Without getting too deep into spoilers, the ending of Red River—changed from the magazine story it was based on—is one of my biggest quibbles with the movie. Not necessarily the way the writers chose to wrap up the plot itself, but its abruptness and sudden change of tone. If you’re aiming for redemption, okay, but something still has to be done with all that rage and tension that’s been building for the second half of the film—it’s got to be blown off somehow. It’s a little like watching a fuse burn up to a stick of dynamite and then having it go off with a pop instead of an explosion. In a musical sense, if Dunson has come full circle, shouldn’t we hear his musical theme restored to its original form too? But we don’t; there simply isn’t time. Which possibly begs the question: does it really make sense for Dunson to have come full circle at all?

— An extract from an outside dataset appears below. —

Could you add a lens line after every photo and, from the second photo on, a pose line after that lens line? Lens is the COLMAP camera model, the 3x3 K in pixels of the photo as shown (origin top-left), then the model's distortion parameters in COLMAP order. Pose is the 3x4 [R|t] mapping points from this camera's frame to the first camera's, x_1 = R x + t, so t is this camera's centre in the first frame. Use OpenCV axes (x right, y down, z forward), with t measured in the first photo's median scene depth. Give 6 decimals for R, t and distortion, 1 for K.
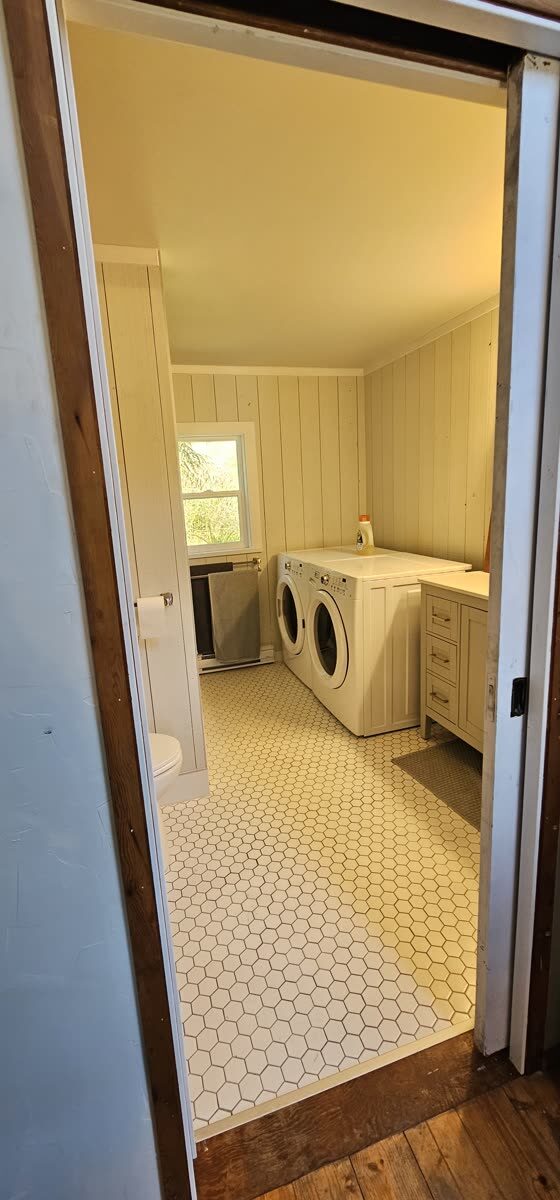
lens RADIAL K [[486.3, 0, 275.7], [0, 486.3, 597.6], [0, 0, 1]] dist [-0.006729, 0.000085]
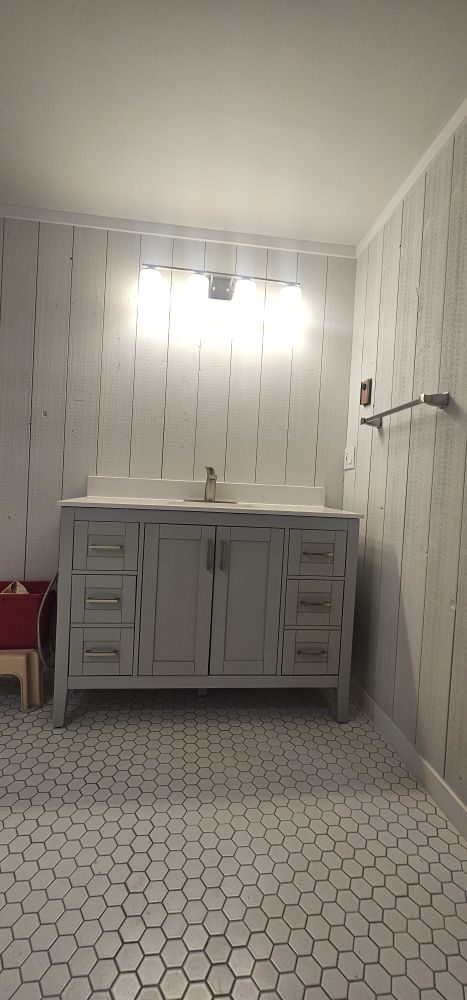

But all of that is hardly Tiomkin’s fault. And what his music does for the film as it stands is really wonderful. For instance, after you’ve listened to the score by itself, if you go back and watch the conversation between Dunson and Tess Millay (Joanne Dru), the scene accompanied by the track “Out of the Past,” you realize that all throughout it Tiomkin is subtly invoking a few bars of the different musical themes, one after another, to match what they’re talking about. I love it when a film score becomes an instrument of storytelling like that. I just hadn’t realized that, under all the noise of bawling cattle, the score of Red River did it so well.